Since Reflection metadata might be used by the debugger, we propose to always keep that metadata if full emission of debugging information is enabled (with -gdwarf-types or -g flags). However, such Reflection metadata won't be accessible through the nominal type descriptor which will avoid inconsistencies in API behavior between Release and Debug modes.

The wording "might" suggests that reflection metadata is optional for the debugger, but that's not the case. The debugger depends on reflection metadata for any operation that involves displaying any variables or function arguments.

On a more technical note, I see two problems with the proposed mechanism of tying the emission of reflection metadata to the presence of the -g flag:

The presence of a debugging options is not supposed to affect code generation (i.e., the contents of the __TEXT segment).
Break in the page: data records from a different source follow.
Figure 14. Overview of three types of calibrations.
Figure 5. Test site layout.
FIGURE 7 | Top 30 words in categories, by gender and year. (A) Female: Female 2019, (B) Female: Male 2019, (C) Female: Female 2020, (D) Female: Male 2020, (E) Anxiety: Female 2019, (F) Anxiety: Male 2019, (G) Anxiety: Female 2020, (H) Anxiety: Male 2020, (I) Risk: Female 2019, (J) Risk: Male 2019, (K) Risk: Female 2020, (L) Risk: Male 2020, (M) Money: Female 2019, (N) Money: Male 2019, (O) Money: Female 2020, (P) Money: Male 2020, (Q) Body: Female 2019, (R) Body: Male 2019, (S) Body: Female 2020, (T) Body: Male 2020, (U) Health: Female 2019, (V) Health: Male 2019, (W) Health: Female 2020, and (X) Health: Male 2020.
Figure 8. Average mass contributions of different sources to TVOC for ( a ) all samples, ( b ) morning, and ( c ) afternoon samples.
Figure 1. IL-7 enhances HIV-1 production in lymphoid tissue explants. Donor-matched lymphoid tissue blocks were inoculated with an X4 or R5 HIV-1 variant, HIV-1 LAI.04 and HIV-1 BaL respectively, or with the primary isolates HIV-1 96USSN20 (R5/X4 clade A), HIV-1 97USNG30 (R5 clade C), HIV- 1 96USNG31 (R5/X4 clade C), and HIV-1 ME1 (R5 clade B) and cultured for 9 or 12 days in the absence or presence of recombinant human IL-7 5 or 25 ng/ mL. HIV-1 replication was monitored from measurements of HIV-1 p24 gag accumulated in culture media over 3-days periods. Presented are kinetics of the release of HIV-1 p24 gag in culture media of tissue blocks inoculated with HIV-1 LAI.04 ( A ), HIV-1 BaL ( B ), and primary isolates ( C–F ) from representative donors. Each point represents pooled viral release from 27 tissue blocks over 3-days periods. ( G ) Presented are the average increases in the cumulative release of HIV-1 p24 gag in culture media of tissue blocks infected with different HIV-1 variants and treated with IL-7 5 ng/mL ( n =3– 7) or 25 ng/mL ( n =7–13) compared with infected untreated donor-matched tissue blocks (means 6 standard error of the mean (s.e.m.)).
This is a requirement the Swift compiler has inherited from the LLVM project.

More importantly though, this suggestion is conflating the notion of an "unoptimized development build versus with assertions versus release build" with debug info. Many software developers build their releases with full debug info, but just don't ship the debug info together with the application. For example, on Darwin the debug info is linked separately from the binary into a .dSYM bundle, which makes this process very natural. Because debug info isn't allowed to affect code generation, this can be done without affecting the performance of the binary.

A proper design for this feature would partition the reflection metadata into a metadata that goes into the binary and metadata that should go into the debug info. The dsymutil utility currently implements an all-or-nothing variant of this that allows all reflection metadata to be copied in the .dSYM bundle together with the debug info, thus allowing for the binary to be linked without the reflection metadata, while still preserving 100% debugability.

To summarize: I believe this proposal should be reworked to allow for all of the reflection metadata to be salvaged for debugging purposes. I am happy to help coming up with a proper design for this.

7 Likes

At first glance, I generally support this feature, but I’m a little weirded out that our second ever marker protocol is introducing dynamic casts (which are supposed to not be supported on marker protocols). On the other hand, if we want that kind of runtime check for reflectability, the alternative is to provide it with functions or static methods, and I’m not really convinced that’s any better.